Ces nouveaux marchés lui permettront de se diversifier, alors que les datacenters sont aujourd’hui l’unique porte d’entrée pour ses très coûteuses puces. Ses clients sont donc limités aux propriétaires d’infrastructures de cloud, d’Amazon à Google, en passant par Microsoft. Des clients qui, justement, se lancent à ses trousses : Microsoft planche sur sa propre puce depuis avril ; Google a déjà développé le TPU (Tensor Processing Unit), technologie censée répondre à ses propres besoins. Avant d’attaquer Nvidia ?
Hormis Apple, qui a réussi par le passé à se passer d’Intel en construisant sa propre architecture, personne n’a jamais réussi à contester l’autorité des concepteurs de puces. « Nvidia fait en sorte que les processeurs, les logiciels, les IA fonctionnent tous mieux grâce à ses puces. Ce savoir-faire architectural lui donne une longueur d’avance », défend Julien Pillot. C’est parce qu’elle est parfaitement intégrée à un écosystème que la technologie de Nvidia garde la main. Rolando Grandi mise donc sur des parts de marché d’environ 70 % à long terme. « Les puces de Google ou Microsoft sont encore trop spécialisées, à l’inverse de celles de Nvidia. Or, faire des puces dédiées comme ils le font, c’est créer des moules alors que le produit se transforme : l’IA va évoluer. »
La compagnie de Jensen Huang compte laisser sur place ses encombrants voisins en allant vers les services. Plutôt que de simplement vendre ses puces, Nvidia compte apprendre à ses clients à en assurer la maintenance, voire de faire tourner leurs modèles d’IA sur ses propres ordinateurs. Elle a racheté à cette fin le spécialiste du cloud israélien Mellanox, dans une opération à 6,9 milliards de dollars.
Quand l’économie fait sa loi : La « servicisation », eldorado de la tech ?

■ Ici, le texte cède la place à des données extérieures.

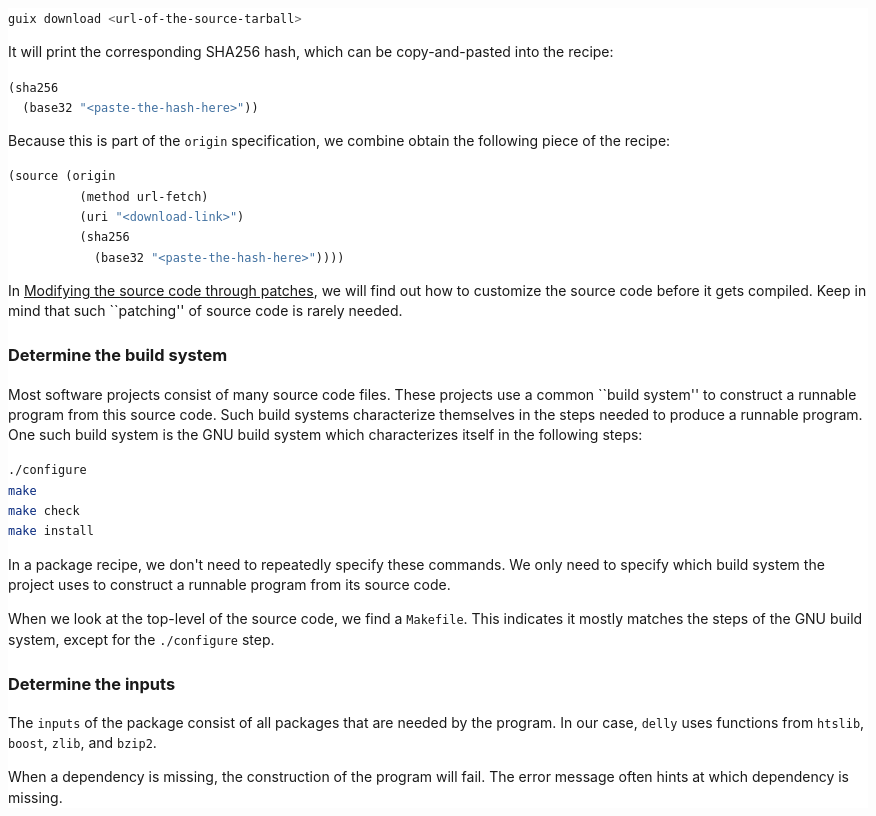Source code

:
 ```bash
guix download <url-of-the-source-tarball>
```

It will print the corresponding SHA256 hash, which can be copy-and-pasted into
the recipe:

```scheme
(sha256
  (base32 "<paste-the-hash-here>"))
```

Because this is part of the `origin` specification, we combine obtain the
following piece of the recipe:

```scheme
(source (origin
          (method url-fetch)
          (uri "<download-link>")
          (sha256
            (base32 "<paste-the-hash-here>"))))
```

In [Modifying the source code through patches](#modifying-the-source-code-through-patches),
we will find out how to customize the source code before it gets compiled.
Keep in mind that such ``patching'' of source code is rarely needed.

### Determine the build system

Most software projects consist of many source code files.  These projects use a
common ``build system'' to construct a runnable program from this source code.
Such build systems characterize themselves in the steps needed to produce a
runnable program.  One such build system is the GNU build system which
characterizes itself in the following steps:
```bash
./configure
make
make check
make install
```

In a package recipe, we don't need to repeatedly specify these commands.  We
only need to specify which build system the project uses to construct a
runnable program from its source code.

When we look at the top-level of the source code, we find a `Makefile`.  This
indicates it mostly matches the steps of the GNU build system, except for the
`./configure` step.

### Determine the inputs

The `inputs` of the package consist of all packages that are needed by the
program.  In our case, `delly` uses functions from `htslib`, `boost`, `zlib`,
and `bzip2`.

When a dependency is missing, the construction of the program will fail.  The
error message often hints at which dependency is missing.
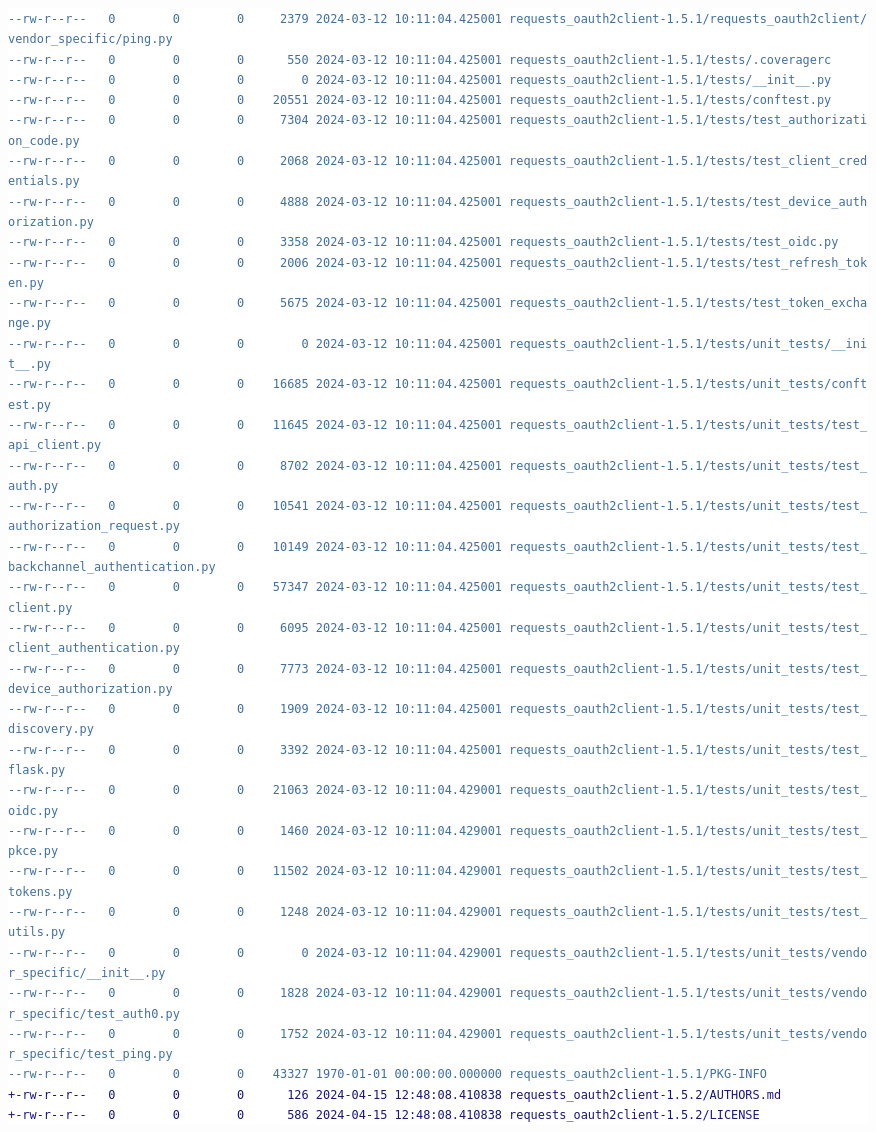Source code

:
```diff
--rw-r--r--   0        0        0     2379 2024-03-12 10:11:04.425001 requests_oauth2client-1.5.1/requests_oauth2client/vendor_specific/ping.py
--rw-r--r--   0        0        0      550 2024-03-12 10:11:04.425001 requests_oauth2client-1.5.1/tests/.coveragerc
--rw-r--r--   0        0        0        0 2024-03-12 10:11:04.425001 requests_oauth2client-1.5.1/tests/__init__.py
--rw-r--r--   0        0        0    20551 2024-03-12 10:11:04.425001 requests_oauth2client-1.5.1/tests/conftest.py
--rw-r--r--   0        0        0     7304 2024-03-12 10:11:04.425001 requests_oauth2client-1.5.1/tests/test_authorization_code.py
--rw-r--r--   0        0        0     2068 2024-03-12 10:11:04.425001 requests_oauth2client-1.5.1/tests/test_client_credentials.py
--rw-r--r--   0        0        0     4888 2024-03-12 10:11:04.425001 requests_oauth2client-1.5.1/tests/test_device_authorization.py
--rw-r--r--   0        0        0     3358 2024-03-12 10:11:04.425001 requests_oauth2client-1.5.1/tests/test_oidc.py
--rw-r--r--   0        0        0     2006 2024-03-12 10:11:04.425001 requests_oauth2client-1.5.1/tests/test_refresh_token.py
--rw-r--r--   0        0        0     5675 2024-03-12 10:11:04.425001 requests_oauth2client-1.5.1/tests/test_token_exchange.py
--rw-r--r--   0        0        0        0 2024-03-12 10:11:04.425001 requests_oauth2client-1.5.1/tests/unit_tests/__init__.py
--rw-r--r--   0        0        0    16685 2024-03-12 10:11:04.425001 requests_oauth2client-1.5.1/tests/unit_tests/conftest.py
--rw-r--r--   0        0        0    11645 2024-03-12 10:11:04.425001 requests_oauth2client-1.5.1/tests/unit_tests/test_api_client.py
--rw-r--r--   0        0        0     8702 2024-03-12 10:11:04.425001 requests_oauth2client-1.5.1/tests/unit_tests/test_auth.py
--rw-r--r--   0        0        0    10541 2024-03-12 10:11:04.425001 requests_oauth2client-1.5.1/tests/unit_tests/test_authorization_request.py
--rw-r--r--   0        0        0    10149 2024-03-12 10:11:04.425001 requests_oauth2client-1.5.1/tests/unit_tests/test_backchannel_authentication.py
--rw-r--r--   0        0        0    57347 2024-03-12 10:11:04.425001 requests_oauth2client-1.5.1/tests/unit_tests/test_client.py
--rw-r--r--   0        0        0     6095 2024-03-12 10:11:04.425001 requests_oauth2client-1.5.1/tests/unit_tests/test_client_authentication.py
--rw-r--r--   0        0        0     7773 2024-03-12 10:11:04.425001 requests_oauth2client-1.5.1/tests/unit_tests/test_device_authorization.py
--rw-r--r--   0        0        0     1909 2024-03-12 10:11:04.425001 requests_oauth2client-1.5.1/tests/unit_tests/test_discovery.py
--rw-r--r--   0        0        0     3392 2024-03-12 10:11:04.425001 requests_oauth2client-1.5.1/tests/unit_tests/test_flask.py
--rw-r--r--   0        0        0    21063 2024-03-12 10:11:04.429001 requests_oauth2client-1.5.1/tests/unit_tests/test_oidc.py
--rw-r--r--   0        0        0     1460 2024-03-12 10:11:04.429001 requests_oauth2client-1.5.1/tests/unit_tests/test_pkce.py
--rw-r--r--   0        0        0    11502 2024-03-12 10:11:04.429001 requests_oauth2client-1.5.1/tests/unit_tests/test_tokens.py
--rw-r--r--   0        0        0     1248 2024-03-12 10:11:04.429001 requests_oauth2client-1.5.1/tests/unit_tests/test_utils.py
--rw-r--r--   0        0        0        0 2024-03-12 10:11:04.429001 requests_oauth2client-1.5.1/tests/unit_tests/vendor_specific/__init__.py
--rw-r--r--   0        0        0     1828 2024-03-12 10:11:04.429001 requests_oauth2client-1.5.1/tests/unit_tests/vendor_specific/test_auth0.py
--rw-r--r--   0        0        0     1752 2024-03-12 10:11:04.429001 requests_oauth2client-1.5.1/tests/unit_tests/vendor_specific/test_ping.py
--rw-r--r--   0        0        0    43327 1970-01-01 00:00:00.000000 requests_oauth2client-1.5.1/PKG-INFO
+-rw-r--r--   0        0        0      126 2024-04-15 12:48:08.410838 requests_oauth2client-1.5.2/AUTHORS.md
+-rw-r--r--   0        0        0      586 2024-04-15 12:48:08.410838 requests_oauth2client-1.5.2/LICENSE
```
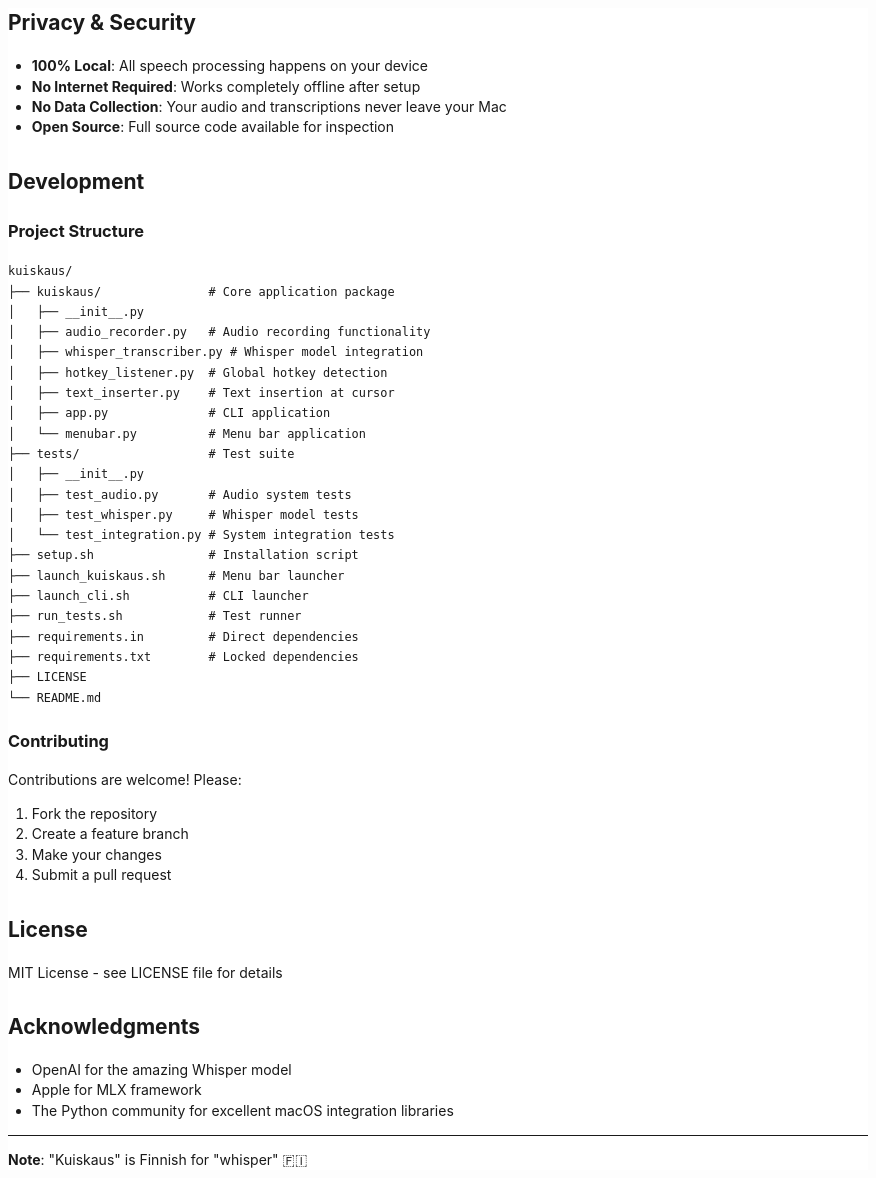 ## Privacy & Security

- **100% Local**: All speech processing happens on your device
- **No Internet Required**: Works completely offline after setup
- **No Data Collection**: Your audio and transcriptions never leave your Mac
- **Open Source**: Full source code available for inspection

## Development

### Project Structure
```
kuiskaus/
├── kuiskaus/               # Core application package
│   ├── __init__.py
│   ├── audio_recorder.py   # Audio recording functionality
│   ├── whisper_transcriber.py # Whisper model integration
│   ├── hotkey_listener.py  # Global hotkey detection
│   ├── text_inserter.py    # Text insertion at cursor
│   ├── app.py              # CLI application
│   └── menubar.py          # Menu bar application
├── tests/                  # Test suite
│   ├── __init__.py
│   ├── test_audio.py       # Audio system tests
│   ├── test_whisper.py     # Whisper model tests
│   └── test_integration.py # System integration tests
├── setup.sh                # Installation script
├── launch_kuiskaus.sh      # Menu bar launcher
├── launch_cli.sh           # CLI launcher
├── run_tests.sh            # Test runner
├── requirements.in         # Direct dependencies
├── requirements.txt        # Locked dependencies
├── LICENSE
└── README.md
```

### Contributing

Contributions are welcome! Please:
1. Fork the repository
2. Create a feature branch
3. Make your changes
4. Submit a pull request

## License

MIT License - see LICENSE file for details

## Acknowledgments

- OpenAI for the amazing Whisper model
- Apple for MLX framework
- The Python community for excellent macOS integration libraries

---

**Note**: "Kuiskaus" is Finnish for "whisper" 🇫🇮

Le vendeur de puces veut devenir vendeur de services ? Nvidia opère depuis le début de l’année un virage qui pourrait l’amener à concurrencer ses clients actuels : si le groupe fournit aujourd’hui de la puissance de calcul pour les datacenters des fournisseurs de cloud computing – Azure (Microsoft), Amazon Web Services et Google Cloud en tête – il compte vendre l’accès à ses propres calculateurs directement aux entreprises qui n’ont pas les moyens d’acheter ses puces. Il planche aussi sur la location de sa propre IA pré-entraînée.

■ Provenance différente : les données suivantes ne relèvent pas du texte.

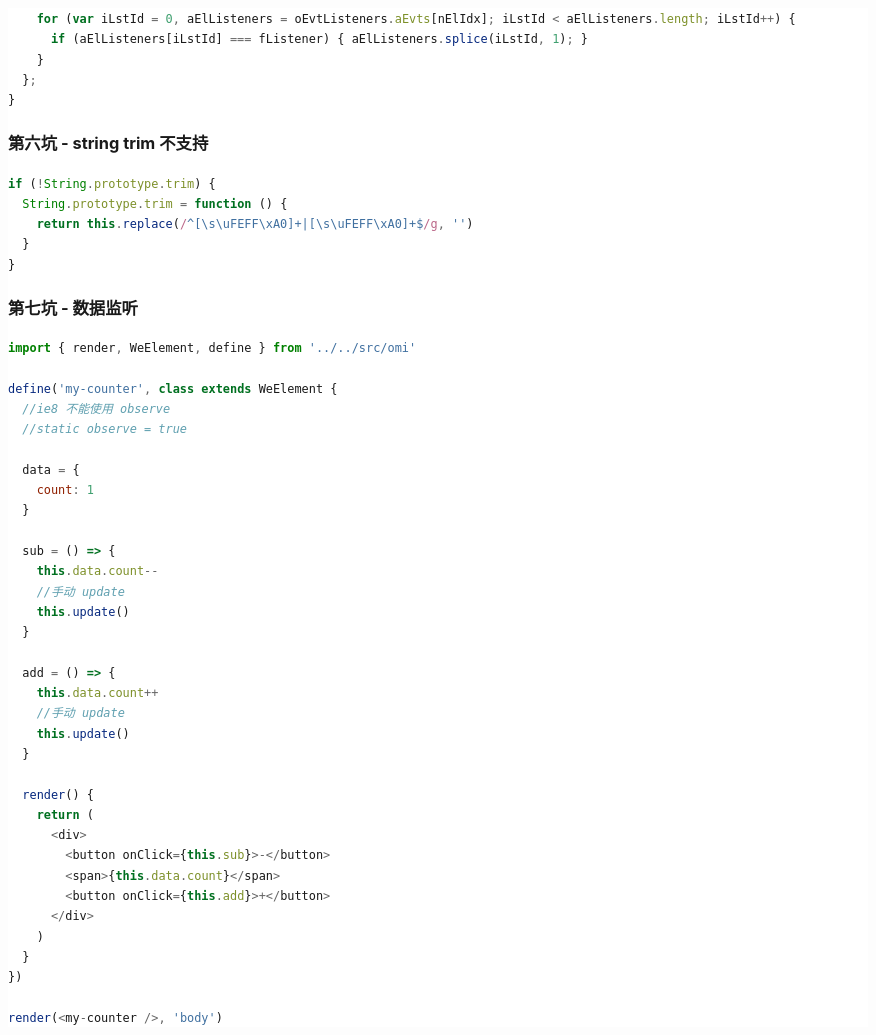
 ```js
    for (var iLstId = 0, aElListeners = oEvtListeners.aEvts[nElIdx]; iLstId < aElListeners.length; iLstId++) {
      if (aElListeners[iLstId] === fListener) { aElListeners.splice(iLstId, 1); }
    }
  };
}
```

### 第六坑 - string trim 不支持

```js
if (!String.prototype.trim) {
  String.prototype.trim = function () {
    return this.replace(/^[\s\uFEFF\xA0]+|[\s\uFEFF\xA0]+$/g, '')
  }
}
```

### 第七坑 - 数据监听

```js
import { render, WeElement, define } from '../../src/omi'

define('my-counter', class extends WeElement {
  //ie8 不能使用 observe
  //static observe = true

  data = {
    count: 1
  }

  sub = () => {
    this.data.count--
    //手动 update
    this.update()
  }

  add = () => {
    this.data.count++
    //手动 update
    this.update()
  }

  render() {
    return (
      <div>
        <button onClick={this.sub}>-</button>
        <span>{this.data.count}</span>
        <button onClick={this.add}>+</button>
      </div>
    )
  }
})

render(<my-counter />, 'body')
```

Cette remontée vers les services, ou « servicisation », constitue l’objectif ultime de beaucoup d’entreprises de la tech : l’ambition finale est de combiner la vente de matériels à celle de services vendus sur abonnement.
L’intérêt principal étant de se rendre indispensable dans le service après-vente (SAV) du matériel vendu et d’éliminer la concurrence. Amazon, de la vente de livres aux multiples abonnements, en est l’exemple typique. Mais jusqu’ici, peu de firmes ont réussi leur coup.

Dans un monde polarisé, une entreprise qui ne fabrique rien
Sa toute-puissance apparente sera peut-être fragilisée par son modèle d’affaires : comme beaucoup de firmes tech, Nvidia est fabless (sans usine) – elle ne produit rien. Elle délègue ses designs à TSMC, qui fond ses puces dans le silicium depuis Taïwan. « Ce modèle est apparu dans les années 80 pour limiter les coûts », rappelle Christophe Lecuyer. « Mais il serait catastrophique pour Nvidia de perdre l’accès aux usines TSMC. »
Or, les tensions entre la Chine et les États-Unis, notamment autour de l’autonomie de Taïwan, sont au plus haut, et Washington a interdit en 2022 l’exportation de puces de pointe pour entraver les progrès chinois dans l’IA, notamment militaires. La menace d’une invasion de Taïwan par Pékin pour mettre la main sur TSMC a aussitôt rejailli.
Jensen Huang lui-même prédisait récemment « d’énormes dégâts » en cas de guerre commerciale sur les puces, alors que la A100, ancêtre de la H100, n’est déjà plus autorisée à la vente en Chine. Nvidia s’en sort en vendant plus ailleurs, et en soutenant la construction d’une usine TSMC en Arizona (États-Unis), censée éloigner l’entreprise de la menace chinoise.
Mais Taïwan demeure malgré tout l’épicentre du monde des puces, et la question géopolitique prégnante. « Si cela tourne mal à Taïwan, Nvidia devra déporter ses designs ailleurs. Il y aura un trou, qui durera 12 à 18 mois au moins », pronostique Pierre Paradinas.